DIRECTIONS.
In this material, which lines include the string "labels"? Show them.
START RECORDS FOR THE TASK
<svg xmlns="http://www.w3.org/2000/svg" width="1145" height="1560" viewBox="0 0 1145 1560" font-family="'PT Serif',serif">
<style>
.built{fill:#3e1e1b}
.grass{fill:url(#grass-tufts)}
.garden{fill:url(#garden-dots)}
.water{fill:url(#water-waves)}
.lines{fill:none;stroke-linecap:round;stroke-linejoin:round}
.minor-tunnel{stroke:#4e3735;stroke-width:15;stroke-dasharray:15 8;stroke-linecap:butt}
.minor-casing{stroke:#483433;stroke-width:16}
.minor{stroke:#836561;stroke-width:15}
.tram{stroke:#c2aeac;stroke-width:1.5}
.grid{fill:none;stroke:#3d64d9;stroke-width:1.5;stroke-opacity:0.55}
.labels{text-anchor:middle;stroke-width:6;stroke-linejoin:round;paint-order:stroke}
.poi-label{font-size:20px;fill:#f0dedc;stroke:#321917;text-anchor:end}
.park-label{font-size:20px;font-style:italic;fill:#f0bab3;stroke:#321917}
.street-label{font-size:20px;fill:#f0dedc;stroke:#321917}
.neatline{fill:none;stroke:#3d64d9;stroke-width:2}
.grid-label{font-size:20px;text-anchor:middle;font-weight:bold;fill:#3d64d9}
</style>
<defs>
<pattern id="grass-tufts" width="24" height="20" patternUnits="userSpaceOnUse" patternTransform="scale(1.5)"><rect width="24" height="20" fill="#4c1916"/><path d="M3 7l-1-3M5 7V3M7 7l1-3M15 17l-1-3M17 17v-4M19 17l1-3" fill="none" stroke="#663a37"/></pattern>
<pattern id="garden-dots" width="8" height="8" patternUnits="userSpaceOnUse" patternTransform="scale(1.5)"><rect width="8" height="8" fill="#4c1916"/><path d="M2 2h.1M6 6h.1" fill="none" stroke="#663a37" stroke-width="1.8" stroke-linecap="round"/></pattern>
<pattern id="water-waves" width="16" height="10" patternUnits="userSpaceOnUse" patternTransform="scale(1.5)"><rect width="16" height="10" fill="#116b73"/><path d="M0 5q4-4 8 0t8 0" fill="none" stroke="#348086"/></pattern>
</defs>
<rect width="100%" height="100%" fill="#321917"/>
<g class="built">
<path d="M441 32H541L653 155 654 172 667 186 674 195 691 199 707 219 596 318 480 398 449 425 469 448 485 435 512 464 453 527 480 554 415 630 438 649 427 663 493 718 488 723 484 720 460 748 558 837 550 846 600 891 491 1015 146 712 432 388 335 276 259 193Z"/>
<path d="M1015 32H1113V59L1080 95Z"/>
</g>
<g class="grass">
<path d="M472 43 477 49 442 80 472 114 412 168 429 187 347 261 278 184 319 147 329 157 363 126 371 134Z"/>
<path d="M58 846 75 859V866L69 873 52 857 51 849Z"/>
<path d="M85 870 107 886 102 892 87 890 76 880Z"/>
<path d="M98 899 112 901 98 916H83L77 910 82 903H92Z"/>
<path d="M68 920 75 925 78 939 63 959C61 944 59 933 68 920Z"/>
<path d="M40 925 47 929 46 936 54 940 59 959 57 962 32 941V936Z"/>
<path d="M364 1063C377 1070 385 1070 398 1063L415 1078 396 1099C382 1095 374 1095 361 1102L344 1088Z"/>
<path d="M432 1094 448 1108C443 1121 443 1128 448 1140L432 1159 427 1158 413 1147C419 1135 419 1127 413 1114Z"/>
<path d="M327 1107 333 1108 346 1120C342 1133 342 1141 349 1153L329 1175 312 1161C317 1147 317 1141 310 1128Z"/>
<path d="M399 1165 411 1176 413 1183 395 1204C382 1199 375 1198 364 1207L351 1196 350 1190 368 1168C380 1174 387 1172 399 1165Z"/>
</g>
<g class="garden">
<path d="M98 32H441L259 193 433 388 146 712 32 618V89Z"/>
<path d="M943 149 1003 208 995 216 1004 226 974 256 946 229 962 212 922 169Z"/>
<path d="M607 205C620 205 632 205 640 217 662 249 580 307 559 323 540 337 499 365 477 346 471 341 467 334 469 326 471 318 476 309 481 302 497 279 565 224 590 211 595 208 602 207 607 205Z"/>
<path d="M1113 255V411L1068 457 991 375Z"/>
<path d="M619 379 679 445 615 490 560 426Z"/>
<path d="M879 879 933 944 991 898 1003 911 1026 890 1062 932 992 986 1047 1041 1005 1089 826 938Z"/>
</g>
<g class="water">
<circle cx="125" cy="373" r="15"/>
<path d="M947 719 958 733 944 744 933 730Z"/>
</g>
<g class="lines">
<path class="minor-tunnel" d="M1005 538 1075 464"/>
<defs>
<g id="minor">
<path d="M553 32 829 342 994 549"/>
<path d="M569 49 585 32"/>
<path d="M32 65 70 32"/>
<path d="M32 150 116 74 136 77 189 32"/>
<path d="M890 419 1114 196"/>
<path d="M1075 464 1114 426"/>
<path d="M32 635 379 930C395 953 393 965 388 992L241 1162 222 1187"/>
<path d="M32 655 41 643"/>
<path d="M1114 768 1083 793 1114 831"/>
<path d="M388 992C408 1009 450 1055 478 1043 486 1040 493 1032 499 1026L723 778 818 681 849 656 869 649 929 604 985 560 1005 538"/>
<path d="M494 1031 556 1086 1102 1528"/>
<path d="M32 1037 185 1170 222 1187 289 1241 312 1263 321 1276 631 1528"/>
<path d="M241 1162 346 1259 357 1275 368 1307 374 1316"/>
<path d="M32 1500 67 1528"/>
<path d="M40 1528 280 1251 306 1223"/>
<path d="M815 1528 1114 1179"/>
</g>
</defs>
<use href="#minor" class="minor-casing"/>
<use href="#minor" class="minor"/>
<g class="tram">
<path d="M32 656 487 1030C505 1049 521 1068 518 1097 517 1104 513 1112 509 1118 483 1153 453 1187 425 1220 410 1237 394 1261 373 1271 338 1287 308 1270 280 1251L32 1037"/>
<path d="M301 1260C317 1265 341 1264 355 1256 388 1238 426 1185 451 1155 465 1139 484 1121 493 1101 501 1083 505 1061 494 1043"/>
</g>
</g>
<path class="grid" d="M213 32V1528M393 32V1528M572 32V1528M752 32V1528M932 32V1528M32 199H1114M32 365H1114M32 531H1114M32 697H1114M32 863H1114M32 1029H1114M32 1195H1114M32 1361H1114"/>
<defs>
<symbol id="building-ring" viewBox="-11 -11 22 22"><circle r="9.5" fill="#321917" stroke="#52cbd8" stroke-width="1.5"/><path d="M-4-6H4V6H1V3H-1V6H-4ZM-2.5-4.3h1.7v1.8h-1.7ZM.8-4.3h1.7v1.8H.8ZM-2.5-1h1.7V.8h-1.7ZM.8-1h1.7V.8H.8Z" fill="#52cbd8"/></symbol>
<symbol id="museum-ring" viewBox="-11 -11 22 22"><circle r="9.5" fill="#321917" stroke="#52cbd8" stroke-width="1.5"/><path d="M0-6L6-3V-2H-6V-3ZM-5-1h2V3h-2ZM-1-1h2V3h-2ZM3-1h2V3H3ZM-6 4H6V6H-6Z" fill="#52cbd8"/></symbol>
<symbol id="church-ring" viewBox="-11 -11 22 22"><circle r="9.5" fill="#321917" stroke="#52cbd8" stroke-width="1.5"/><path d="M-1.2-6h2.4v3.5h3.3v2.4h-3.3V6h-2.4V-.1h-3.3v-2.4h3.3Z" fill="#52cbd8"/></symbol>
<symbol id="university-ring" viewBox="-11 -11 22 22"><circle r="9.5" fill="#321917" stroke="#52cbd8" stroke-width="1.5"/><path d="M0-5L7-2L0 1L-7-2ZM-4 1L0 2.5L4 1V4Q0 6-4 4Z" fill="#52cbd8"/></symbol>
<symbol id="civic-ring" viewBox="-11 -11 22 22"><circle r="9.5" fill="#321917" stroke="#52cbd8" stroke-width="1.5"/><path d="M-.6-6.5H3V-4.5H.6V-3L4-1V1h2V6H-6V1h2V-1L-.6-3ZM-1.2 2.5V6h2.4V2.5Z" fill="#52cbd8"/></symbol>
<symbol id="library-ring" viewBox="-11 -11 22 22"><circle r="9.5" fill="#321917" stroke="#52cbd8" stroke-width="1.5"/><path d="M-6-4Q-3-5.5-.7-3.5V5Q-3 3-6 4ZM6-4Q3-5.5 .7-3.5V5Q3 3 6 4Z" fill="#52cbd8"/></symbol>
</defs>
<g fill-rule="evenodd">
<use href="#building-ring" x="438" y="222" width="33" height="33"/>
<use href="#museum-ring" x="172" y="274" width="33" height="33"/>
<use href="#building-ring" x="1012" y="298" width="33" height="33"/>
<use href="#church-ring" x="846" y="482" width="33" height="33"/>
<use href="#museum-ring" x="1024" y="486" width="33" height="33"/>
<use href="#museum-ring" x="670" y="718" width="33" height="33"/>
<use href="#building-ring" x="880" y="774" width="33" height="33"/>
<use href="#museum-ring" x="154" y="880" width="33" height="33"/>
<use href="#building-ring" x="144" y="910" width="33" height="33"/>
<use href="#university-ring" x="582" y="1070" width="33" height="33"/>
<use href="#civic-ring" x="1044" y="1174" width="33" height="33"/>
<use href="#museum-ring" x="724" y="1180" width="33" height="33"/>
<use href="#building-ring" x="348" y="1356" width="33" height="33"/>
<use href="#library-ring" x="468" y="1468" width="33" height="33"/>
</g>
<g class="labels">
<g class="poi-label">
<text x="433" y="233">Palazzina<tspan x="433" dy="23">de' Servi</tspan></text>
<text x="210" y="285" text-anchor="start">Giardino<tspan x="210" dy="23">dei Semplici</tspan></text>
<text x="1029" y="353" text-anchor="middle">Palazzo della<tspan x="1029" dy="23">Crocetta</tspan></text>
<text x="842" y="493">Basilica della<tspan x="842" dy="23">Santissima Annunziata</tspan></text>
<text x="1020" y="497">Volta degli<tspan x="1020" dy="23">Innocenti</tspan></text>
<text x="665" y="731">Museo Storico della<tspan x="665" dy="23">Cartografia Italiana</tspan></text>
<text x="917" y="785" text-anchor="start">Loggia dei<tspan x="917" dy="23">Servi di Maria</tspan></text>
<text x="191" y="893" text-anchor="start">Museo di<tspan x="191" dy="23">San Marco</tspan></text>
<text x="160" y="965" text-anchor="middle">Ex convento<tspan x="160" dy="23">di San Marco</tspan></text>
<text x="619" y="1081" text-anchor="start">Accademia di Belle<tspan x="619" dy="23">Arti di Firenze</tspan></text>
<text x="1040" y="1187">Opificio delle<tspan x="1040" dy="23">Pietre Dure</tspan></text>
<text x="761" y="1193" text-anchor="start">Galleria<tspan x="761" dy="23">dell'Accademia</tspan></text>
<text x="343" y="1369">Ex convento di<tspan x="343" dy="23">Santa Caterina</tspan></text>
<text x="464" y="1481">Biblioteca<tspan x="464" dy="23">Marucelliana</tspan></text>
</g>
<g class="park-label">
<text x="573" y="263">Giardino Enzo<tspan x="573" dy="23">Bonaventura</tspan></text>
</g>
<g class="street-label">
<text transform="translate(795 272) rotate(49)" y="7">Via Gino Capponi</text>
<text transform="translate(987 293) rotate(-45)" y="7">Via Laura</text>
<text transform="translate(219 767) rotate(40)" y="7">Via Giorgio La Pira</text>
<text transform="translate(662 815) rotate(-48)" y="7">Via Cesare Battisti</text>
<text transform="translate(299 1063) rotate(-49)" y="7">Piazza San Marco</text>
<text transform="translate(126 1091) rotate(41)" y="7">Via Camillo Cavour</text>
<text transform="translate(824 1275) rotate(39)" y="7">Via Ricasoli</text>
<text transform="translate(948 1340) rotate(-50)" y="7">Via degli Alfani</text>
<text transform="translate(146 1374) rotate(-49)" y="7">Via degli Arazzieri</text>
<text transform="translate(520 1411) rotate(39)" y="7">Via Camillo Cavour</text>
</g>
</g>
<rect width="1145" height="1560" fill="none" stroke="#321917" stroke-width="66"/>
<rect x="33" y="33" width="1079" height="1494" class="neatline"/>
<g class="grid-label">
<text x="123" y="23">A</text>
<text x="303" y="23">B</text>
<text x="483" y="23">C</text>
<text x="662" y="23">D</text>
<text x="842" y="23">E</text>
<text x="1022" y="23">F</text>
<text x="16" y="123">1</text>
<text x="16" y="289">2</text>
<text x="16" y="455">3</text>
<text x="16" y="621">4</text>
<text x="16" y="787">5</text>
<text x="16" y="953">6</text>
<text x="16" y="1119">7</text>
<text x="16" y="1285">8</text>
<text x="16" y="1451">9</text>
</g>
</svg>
END RECORDS FOR THE TASK
EXERCISE RESPONSE.
.labels{text-anchor:middle;stroke-width:6;stroke-linejoin:round;paint-order:stroke}
<g class="labels">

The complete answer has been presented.